▶ _The data_:
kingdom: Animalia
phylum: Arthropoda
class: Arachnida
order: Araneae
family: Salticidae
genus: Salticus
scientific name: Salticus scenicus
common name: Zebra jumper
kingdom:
--
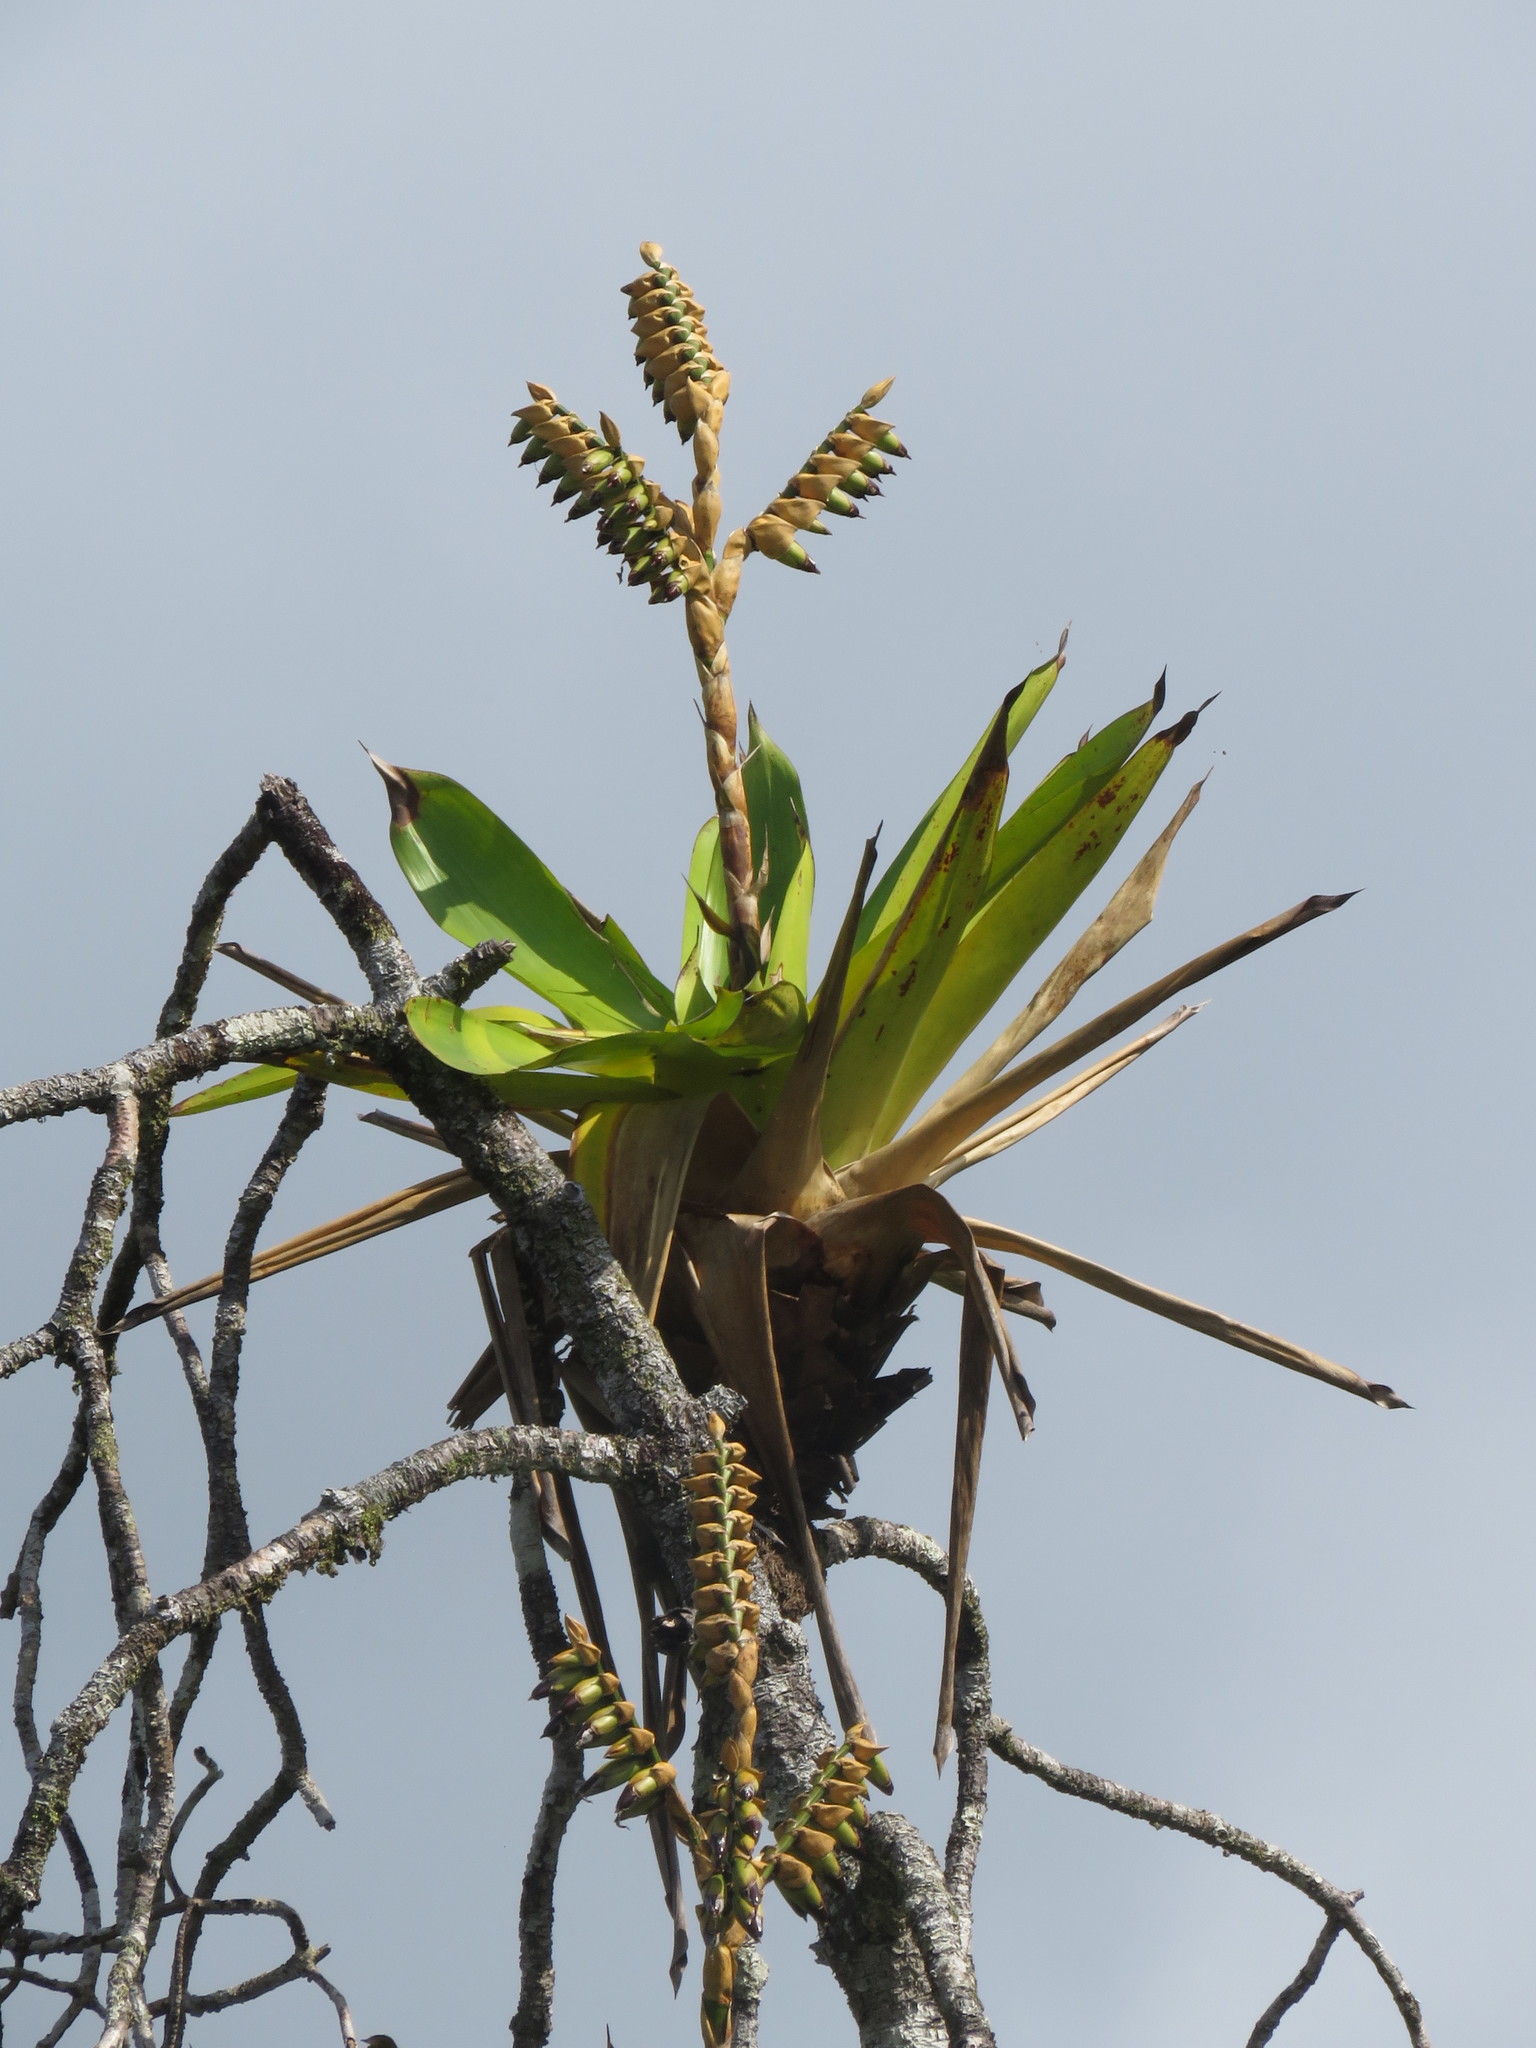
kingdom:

▶ _Exercise_: Set down, unchanged, the part of the listing that opens with the line containing "kingdom: Animalia" and closes with the line containing "common name: Zebra jumper". Include both of those lines.

▶ _Written response_:
kingdom: Animalia
phylum: Arthropoda
class: Arachnida
order: Araneae
family: Salticidae
genus: Salticus
scientific name: Salticus scenicus
common name: Zebra jumper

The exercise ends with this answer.